# [Data in this exercise]
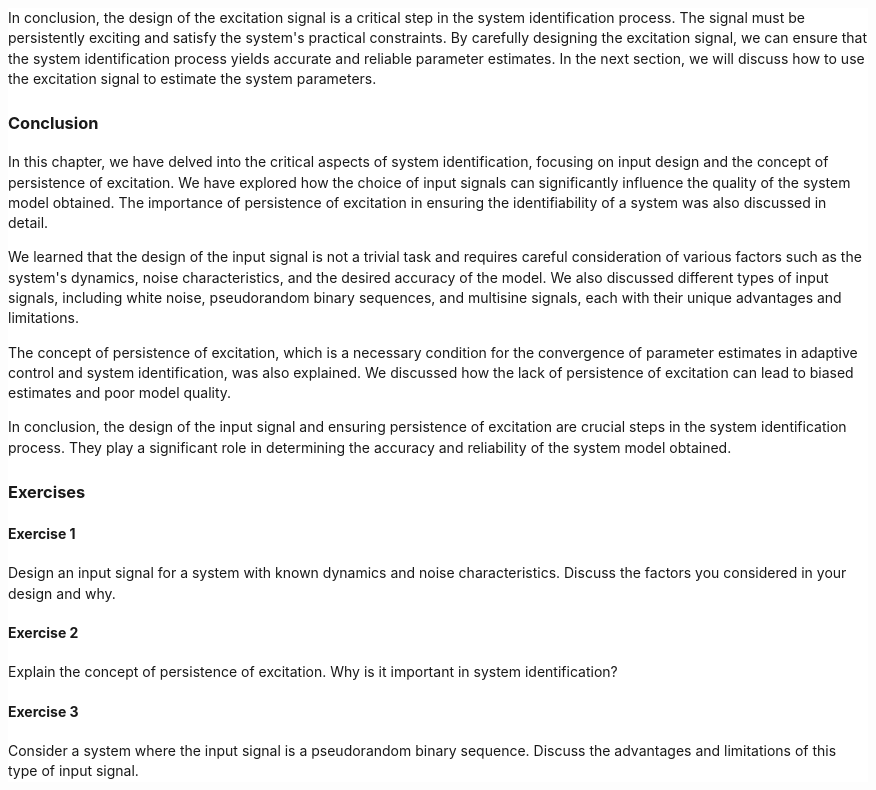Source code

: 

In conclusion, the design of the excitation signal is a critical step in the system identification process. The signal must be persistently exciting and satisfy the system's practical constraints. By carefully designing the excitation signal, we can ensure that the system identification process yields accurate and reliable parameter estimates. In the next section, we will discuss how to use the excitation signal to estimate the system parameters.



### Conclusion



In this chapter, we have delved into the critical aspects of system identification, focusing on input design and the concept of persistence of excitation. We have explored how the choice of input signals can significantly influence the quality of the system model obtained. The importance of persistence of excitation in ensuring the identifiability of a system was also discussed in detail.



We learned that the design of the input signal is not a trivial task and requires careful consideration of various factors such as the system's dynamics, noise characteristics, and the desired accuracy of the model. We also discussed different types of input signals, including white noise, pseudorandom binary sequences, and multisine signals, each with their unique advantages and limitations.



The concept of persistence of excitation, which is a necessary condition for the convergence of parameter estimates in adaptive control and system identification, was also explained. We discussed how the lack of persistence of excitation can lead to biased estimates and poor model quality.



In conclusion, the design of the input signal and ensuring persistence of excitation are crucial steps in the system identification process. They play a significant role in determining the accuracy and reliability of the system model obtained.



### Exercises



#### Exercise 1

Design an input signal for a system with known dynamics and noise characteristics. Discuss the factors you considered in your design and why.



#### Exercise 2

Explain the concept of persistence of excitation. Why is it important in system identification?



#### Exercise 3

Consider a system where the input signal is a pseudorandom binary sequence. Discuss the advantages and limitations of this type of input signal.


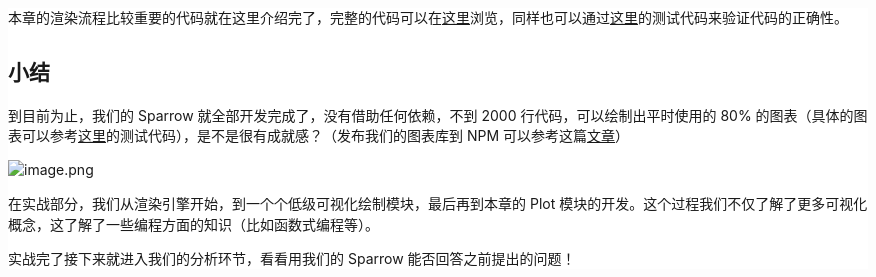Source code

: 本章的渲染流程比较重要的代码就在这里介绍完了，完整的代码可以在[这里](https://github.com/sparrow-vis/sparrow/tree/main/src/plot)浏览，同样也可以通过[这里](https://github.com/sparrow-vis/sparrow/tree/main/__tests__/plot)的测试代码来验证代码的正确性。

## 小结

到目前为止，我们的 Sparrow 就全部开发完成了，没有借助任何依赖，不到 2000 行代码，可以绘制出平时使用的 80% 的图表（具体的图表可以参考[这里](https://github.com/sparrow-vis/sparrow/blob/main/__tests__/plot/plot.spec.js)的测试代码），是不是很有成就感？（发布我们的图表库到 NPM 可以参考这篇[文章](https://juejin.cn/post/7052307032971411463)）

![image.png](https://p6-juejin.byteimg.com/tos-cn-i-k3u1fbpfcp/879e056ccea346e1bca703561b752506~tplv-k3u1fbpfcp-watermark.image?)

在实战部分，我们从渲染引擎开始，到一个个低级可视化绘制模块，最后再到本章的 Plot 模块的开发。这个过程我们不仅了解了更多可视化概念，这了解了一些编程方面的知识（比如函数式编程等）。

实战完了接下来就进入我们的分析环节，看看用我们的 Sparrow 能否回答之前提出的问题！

# [What is being asked]
The job here is to write out the records exactly, pictures excluded.

# [Result of the task]
Source code

: 

In conclusion, the design of the excitation signal is a critical step in the system identification process. The signal must be persistently exciting and satisfy the system's practical constraints. By carefully designing the excitation signal, we can ensure that the system identification process yields accurate and reliable parameter estimates. In the next section, we will discuss how to use the excitation signal to estimate the system parameters.



### Conclusion



In this chapter, we have delved into the critical aspects of system identification, focusing on input design and the concept of persistence of excitation. We have explored how the choice of input signals can significantly influence the quality of the system model obtained. The importance of persistence of excitation in ensuring the identifiability of a system was also discussed in detail.



We learned that the design of the input signal is not a trivial task and requires careful consideration of various factors such as the system's dynamics, noise characteristics, and the desired accuracy of the model. We also discussed different types of input signals, including white noise, pseudorandom binary sequences, and multisine signals, each with their unique advantages and limitations.



The concept of persistence of excitation, which is a necessary condition for the convergence of parameter estimates in adaptive control and system identification, was also explained. We discussed how the lack of persistence of excitation can lead to biased estimates and poor model quality.



In conclusion, the design of the input signal and ensuring persistence of excitation are crucial steps in the system identification process. They play a significant role in determining the accuracy and reliability of the system model obtained.



### Exercises



#### Exercise 1

Design an input signal for a system with known dynamics and noise characteristics. Discuss the factors you considered in your design and why.



#### Exercise 2

Explain the concept of persistence of excitation. Why is it important in system identification?



#### Exercise 3

Consider a system where the input signal is a pseudorandom binary sequence. Discuss the advantages and limitations of this type of input signal.


Source code

: 本章的渲染流程比较重要的代码就在这里介绍完了，完整的代码可以在[这里](https://github.com/sparrow-vis/sparrow/tree/main/src/plot)浏览，同样也可以通过[这里](https://github.com/sparrow-vis/sparrow/tree/main/__tests__/plot)的测试代码来验证代码的正确性。

## 小结

到目前为止，我们的 Sparrow 就全部开发完成了，没有借助任何依赖，不到 2000 行代码，可以绘制出平时使用的 80% 的图表（具体的图表可以参考[这里](https://github.com/sparrow-vis/sparrow/blob/main/__tests__/plot/plot.spec.js)的测试代码），是不是很有成就感？（发布我们的图表库到 NPM 可以参考这篇[文章](https://juejin.cn/post/7052307032971411463)）

![image.png](https://p6-juejin.byteimg.com/tos-cn-i-k3u1fbpfcp/879e056ccea346e1bca703561b752506~tplv-k3u1fbpfcp-watermark.image?)

在实战部分，我们从渲染引擎开始，到一个个低级可视化绘制模块，最后再到本章的 Plot 模块的开发。这个过程我们不仅了解了更多可视化概念，这了解了一些编程方面的知识（比如函数式编程等）。

实战完了接下来就进入我们的分析环节，看看用我们的 Sparrow 能否回答之前提出的问题！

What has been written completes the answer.